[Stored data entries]

━━━

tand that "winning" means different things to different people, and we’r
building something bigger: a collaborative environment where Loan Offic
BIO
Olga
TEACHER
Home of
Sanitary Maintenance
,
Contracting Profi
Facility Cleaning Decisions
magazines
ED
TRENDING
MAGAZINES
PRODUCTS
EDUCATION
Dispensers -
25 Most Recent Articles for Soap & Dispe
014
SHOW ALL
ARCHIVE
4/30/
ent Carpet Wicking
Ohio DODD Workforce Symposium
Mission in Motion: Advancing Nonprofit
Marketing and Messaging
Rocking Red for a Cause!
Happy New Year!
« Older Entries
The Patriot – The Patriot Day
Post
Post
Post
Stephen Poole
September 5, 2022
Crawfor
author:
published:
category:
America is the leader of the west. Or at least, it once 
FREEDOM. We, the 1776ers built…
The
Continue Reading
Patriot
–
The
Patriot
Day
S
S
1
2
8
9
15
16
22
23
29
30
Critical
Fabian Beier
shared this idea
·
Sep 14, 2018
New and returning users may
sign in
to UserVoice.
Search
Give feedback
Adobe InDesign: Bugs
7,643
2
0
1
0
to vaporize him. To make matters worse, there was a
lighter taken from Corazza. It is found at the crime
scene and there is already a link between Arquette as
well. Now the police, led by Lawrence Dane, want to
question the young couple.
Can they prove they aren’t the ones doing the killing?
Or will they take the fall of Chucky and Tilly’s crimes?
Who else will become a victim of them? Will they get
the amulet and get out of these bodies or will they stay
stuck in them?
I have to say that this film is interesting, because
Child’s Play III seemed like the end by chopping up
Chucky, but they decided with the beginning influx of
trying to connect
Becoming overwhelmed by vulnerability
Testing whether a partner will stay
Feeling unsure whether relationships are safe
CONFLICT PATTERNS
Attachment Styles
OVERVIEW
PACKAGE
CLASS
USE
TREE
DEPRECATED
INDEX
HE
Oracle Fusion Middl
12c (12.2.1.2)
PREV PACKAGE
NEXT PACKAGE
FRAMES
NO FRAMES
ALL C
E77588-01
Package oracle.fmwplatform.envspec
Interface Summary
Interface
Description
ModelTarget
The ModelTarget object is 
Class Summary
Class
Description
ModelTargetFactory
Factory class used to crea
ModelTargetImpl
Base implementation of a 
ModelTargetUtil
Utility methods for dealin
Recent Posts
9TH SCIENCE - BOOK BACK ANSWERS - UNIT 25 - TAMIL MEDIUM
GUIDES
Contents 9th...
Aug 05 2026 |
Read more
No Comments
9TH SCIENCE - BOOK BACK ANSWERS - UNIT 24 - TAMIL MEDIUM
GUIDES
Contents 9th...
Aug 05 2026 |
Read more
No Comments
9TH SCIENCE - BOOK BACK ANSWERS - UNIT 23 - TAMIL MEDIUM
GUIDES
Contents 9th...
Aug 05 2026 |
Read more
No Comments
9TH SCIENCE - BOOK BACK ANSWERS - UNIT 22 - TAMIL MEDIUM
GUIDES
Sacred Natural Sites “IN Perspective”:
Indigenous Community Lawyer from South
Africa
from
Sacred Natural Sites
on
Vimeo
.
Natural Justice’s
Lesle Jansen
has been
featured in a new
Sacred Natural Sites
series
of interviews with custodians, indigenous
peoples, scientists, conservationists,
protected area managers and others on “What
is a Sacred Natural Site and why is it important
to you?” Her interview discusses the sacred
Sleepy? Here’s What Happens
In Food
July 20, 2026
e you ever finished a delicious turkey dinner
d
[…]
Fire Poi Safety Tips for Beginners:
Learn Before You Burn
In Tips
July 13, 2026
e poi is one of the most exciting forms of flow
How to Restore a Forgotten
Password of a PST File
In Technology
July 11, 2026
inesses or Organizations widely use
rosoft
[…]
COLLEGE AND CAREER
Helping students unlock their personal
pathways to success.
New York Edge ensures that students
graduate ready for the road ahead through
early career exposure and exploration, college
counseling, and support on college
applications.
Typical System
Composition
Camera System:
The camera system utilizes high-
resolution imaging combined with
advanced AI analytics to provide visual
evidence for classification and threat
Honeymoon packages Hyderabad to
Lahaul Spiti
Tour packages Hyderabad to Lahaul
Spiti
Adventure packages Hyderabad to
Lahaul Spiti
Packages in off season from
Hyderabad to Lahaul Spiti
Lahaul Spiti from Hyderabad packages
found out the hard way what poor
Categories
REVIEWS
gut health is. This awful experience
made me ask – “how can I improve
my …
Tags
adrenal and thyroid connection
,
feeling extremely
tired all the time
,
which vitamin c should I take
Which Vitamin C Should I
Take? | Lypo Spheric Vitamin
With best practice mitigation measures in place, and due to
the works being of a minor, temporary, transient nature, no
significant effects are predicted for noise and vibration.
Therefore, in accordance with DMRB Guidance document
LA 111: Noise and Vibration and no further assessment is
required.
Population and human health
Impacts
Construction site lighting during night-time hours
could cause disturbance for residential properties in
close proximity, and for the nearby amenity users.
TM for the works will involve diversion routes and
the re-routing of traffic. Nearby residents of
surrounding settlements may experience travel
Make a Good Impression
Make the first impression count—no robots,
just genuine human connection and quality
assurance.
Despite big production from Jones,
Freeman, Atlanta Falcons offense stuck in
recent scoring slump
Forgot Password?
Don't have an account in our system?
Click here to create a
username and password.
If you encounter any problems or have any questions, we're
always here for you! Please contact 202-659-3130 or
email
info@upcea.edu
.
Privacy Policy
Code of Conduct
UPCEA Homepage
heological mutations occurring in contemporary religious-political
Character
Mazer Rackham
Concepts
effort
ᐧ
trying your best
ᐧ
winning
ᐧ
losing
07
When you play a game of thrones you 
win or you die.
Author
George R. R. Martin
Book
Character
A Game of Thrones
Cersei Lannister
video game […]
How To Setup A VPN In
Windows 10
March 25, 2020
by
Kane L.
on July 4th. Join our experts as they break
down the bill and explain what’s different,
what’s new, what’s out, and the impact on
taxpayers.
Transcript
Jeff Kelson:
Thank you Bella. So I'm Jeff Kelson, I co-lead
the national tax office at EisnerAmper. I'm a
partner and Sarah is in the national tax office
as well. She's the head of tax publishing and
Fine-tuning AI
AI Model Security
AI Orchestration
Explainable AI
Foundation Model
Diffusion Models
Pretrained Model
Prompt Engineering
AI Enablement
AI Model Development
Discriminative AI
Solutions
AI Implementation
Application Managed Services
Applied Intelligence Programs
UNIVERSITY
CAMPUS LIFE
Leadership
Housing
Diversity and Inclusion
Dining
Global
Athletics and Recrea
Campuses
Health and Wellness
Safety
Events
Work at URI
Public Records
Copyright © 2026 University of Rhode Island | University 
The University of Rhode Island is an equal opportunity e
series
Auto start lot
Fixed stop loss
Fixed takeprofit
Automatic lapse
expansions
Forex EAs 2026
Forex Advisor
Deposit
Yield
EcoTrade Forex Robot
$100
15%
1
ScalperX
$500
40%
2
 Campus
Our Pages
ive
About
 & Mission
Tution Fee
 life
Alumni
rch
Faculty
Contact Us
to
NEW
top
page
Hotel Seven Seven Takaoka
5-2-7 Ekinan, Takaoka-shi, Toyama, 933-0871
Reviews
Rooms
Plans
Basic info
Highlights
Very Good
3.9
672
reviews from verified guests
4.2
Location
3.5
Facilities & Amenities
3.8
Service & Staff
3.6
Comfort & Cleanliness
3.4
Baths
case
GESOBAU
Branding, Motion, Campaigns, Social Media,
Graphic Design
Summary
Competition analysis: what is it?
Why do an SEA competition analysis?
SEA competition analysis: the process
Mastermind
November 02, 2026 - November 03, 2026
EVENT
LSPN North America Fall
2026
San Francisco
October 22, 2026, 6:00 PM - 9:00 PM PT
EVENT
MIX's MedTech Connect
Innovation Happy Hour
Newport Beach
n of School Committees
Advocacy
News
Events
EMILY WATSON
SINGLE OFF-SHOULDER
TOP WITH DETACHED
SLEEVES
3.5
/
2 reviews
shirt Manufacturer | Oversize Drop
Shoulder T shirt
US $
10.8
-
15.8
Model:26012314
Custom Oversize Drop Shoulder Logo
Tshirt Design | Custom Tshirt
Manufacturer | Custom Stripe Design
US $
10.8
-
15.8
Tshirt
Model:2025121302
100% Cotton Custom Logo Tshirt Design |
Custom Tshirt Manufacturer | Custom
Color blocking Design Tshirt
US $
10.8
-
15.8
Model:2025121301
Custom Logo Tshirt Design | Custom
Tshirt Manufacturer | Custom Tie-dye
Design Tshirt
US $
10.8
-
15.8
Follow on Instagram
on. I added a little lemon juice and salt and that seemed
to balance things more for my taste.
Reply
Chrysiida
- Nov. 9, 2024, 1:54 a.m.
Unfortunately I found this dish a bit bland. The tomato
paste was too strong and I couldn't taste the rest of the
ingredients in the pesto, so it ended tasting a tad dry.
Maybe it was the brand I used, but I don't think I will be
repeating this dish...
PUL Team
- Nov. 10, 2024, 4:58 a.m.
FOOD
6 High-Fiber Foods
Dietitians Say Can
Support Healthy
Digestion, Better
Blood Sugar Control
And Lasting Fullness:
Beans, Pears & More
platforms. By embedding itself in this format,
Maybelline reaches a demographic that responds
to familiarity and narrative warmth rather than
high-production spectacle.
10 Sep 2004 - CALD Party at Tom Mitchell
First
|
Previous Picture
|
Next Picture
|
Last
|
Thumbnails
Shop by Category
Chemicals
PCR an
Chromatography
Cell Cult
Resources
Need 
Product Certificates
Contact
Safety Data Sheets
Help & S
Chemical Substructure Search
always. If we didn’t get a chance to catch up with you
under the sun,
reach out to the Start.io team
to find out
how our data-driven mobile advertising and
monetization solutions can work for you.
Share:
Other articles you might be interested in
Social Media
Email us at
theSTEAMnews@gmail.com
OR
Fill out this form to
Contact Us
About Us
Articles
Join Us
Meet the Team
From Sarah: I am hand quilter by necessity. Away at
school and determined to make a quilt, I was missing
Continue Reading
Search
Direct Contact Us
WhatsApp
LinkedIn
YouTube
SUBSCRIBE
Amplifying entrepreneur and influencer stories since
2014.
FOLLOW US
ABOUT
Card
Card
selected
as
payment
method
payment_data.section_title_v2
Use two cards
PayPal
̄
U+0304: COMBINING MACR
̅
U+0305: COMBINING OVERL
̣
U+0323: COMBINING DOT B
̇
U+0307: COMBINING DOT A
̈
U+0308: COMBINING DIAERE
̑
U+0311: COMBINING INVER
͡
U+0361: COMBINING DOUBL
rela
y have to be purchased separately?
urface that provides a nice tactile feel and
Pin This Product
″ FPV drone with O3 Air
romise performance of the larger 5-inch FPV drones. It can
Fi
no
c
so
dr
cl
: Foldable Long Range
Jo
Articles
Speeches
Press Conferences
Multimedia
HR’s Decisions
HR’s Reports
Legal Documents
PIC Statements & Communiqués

━━━

(EXERCISE DESCRIPTION):
Using the entries above, give again exactly the lines from the line holding "monetization solutions can work for you." through the line holding "y have to be purchased separately?". Include both end lines and nothing else.

(THE ANSWER):
monetization solutions can work for you.
Share:
Other articles you might be interested in
Social Media
Email us at
theSTEAMnews@gmail.com
OR
Fill out this form to
Contact Us
About Us
Articles
Join Us
Meet the Team
From Sarah: I am hand quilter by necessity. Away at
school and determined to make a quilt, I was missing
Continue Reading
Search
Direct Contact Us
WhatsApp
LinkedIn
YouTube
SUBSCRIBE
Amplifying entrepreneur and influencer stories since
2014.
FOLLOW US
ABOUT
Card
Card
selected
as
payment
method
payment_data.section_title_v2
Use two cards
PayPal
̄
U+0304: COMBINING MACR
̅
U+0305: COMBINING OVERL
̣
U+0323: COMBINING DOT B
̇
U+0307: COMBINING DOT A
̈
U+0308: COMBINING DIAERE
̑
U+0311: COMBINING INVER
͡
U+0361: COMBINING DOUBL
rela
y have to be purchased separately?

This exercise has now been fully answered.